#### Data section:
————

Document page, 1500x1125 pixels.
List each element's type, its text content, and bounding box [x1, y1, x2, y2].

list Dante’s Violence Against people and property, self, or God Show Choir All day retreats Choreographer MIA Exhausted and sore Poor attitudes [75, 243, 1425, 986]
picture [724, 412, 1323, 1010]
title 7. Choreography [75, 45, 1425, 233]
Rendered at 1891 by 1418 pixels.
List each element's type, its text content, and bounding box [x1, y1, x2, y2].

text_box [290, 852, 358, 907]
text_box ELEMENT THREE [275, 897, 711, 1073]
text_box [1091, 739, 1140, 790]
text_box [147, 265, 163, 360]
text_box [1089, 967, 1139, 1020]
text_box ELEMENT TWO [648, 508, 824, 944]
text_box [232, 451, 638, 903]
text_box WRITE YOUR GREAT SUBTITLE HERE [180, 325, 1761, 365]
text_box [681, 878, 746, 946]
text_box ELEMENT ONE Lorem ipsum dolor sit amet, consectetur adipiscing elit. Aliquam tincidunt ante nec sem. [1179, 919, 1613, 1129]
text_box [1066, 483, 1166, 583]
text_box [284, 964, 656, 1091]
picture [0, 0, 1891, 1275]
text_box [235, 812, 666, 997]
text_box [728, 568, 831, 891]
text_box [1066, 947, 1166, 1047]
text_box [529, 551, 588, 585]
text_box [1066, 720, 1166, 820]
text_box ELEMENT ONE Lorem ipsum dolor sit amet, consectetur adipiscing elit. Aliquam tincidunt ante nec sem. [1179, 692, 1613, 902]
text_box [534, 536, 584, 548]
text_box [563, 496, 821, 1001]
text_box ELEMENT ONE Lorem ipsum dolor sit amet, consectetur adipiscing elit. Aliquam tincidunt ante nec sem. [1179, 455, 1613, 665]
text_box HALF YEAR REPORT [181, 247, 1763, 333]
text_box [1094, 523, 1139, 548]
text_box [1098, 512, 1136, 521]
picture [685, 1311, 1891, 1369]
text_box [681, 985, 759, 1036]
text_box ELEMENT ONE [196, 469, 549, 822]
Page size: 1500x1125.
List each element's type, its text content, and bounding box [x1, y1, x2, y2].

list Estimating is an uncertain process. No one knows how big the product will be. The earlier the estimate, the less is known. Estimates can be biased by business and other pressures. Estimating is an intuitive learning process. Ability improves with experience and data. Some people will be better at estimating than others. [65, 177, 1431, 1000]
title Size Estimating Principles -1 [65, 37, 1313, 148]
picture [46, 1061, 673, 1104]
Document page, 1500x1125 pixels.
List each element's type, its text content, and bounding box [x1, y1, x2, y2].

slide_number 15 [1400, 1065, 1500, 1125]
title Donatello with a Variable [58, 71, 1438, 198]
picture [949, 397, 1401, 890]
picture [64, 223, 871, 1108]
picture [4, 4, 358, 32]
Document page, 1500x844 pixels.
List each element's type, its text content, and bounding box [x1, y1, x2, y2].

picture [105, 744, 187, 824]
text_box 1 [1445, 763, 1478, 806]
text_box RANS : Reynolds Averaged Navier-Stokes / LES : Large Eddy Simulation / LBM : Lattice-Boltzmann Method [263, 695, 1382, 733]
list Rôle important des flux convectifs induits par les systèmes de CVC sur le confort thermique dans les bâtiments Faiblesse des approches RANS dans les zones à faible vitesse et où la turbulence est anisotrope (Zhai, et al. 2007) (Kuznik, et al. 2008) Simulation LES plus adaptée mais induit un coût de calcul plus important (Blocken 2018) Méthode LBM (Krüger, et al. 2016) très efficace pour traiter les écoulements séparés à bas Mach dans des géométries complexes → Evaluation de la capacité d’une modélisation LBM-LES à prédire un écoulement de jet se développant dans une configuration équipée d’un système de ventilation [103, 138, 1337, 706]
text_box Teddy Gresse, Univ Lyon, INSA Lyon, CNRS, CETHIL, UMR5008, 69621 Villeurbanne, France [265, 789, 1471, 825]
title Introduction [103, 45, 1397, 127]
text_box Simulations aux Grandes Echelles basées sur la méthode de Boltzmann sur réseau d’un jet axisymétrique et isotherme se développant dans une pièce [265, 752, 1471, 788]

————

#### Task:
The string "pixels" shows up in some lines of the listing. Copy each such line.

#### Response:
Document page, 1500x1125 pixels.
Rendered at 1891 by 1418 pixels.
Document page, 1500x1125 pixels.
Document page, 1500x844 pixels.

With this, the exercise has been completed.